BEGIN

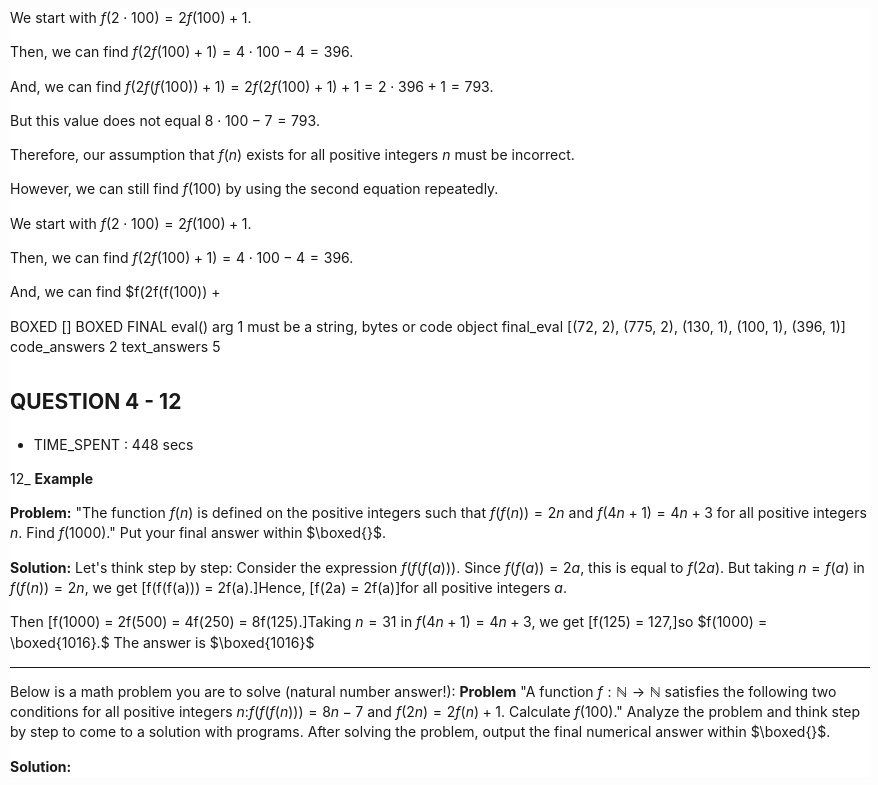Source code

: We start with $f(2 \cdot 100) = 2f(100) + 1$.

Then, we can find $f(2f(100) + 1) = 4 \cdot 100 - 4 = 396$.

And, we can find $f(2f(f(100)) + 1) = 2f(2f(100) + 1) + 1 = 2 \cdot 396 + 1 = 793$.

But this value does not equal $8 \cdot 100 - 7 = 793$.

Therefore, our assumption that $f(n)$ exists for all positive integers $n$ must be incorrect.

However, we can still find $f(100)$ by using the second equation repeatedly.

We start with $f(2 \cdot 100) = 2f(100) + 1$.

Then, we can find $f(2f(100) + 1) = 4 \cdot 100 - 4 = 396$.

And, we can find $f(2f(f(100)) + 

BOXED []
BOXED FINAL 
eval() arg 1 must be a string, bytes or code object final_eval
[(72, 2), (775, 2), (130, 1), (100, 1), (396, 1)]
code_answers 2 text_answers 5



## QUESTION 4 - 12 
- TIME_SPENT : 448 secs

12_
**Example**

**Problem:** 
"The function $f(n)$ is defined on the positive integers such that $f(f(n)) = 2n$ and $f(4n + 1) = 4n + 3$ for all positive integers $n.$  Find $f(1000).$"
Put your final answer within $\boxed{}$.

**Solution:** 
Let's think step by step:
Consider the expression $f(f(f(a))).$  Since $f(f(a)) = 2a,$ this is equal to $f(2a).$  But taking $n = f(a)$ in $f(f(n)) = 2n,$ we get
\[f(f(f(a))) = 2f(a).\]Hence,
\[f(2a) = 2f(a)\]for all positive integers $a.$

Then
\[f(1000) = 2f(500) = 4f(250) = 8f(125).\]Taking $n = 31$ in $f(4n + 1) = 4n + 3,$ we get
\[f(125) = 127,\]so $f(1000) = \boxed{1016}.$ The answer is $\boxed{1016}$


---

Below is a math problem you are to solve (natural number answer!):
**Problem**
"A function $f: \mathbb N \to \mathbb N$ satisfies the following two conditions for all positive integers $n$:$f(f(f(n)))=8n-7$ and $f(2n)=2f(n)+1$. Calculate $f(100)$."
Analyze the problem and think step by step to come to a solution with programs. After solving the problem, output the final numerical answer within $\boxed{}$.

**Solution:**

END

JOB — How many lines of the listing above include the word "step"? Reply with the number alone.

EXERCISE RESULT — 2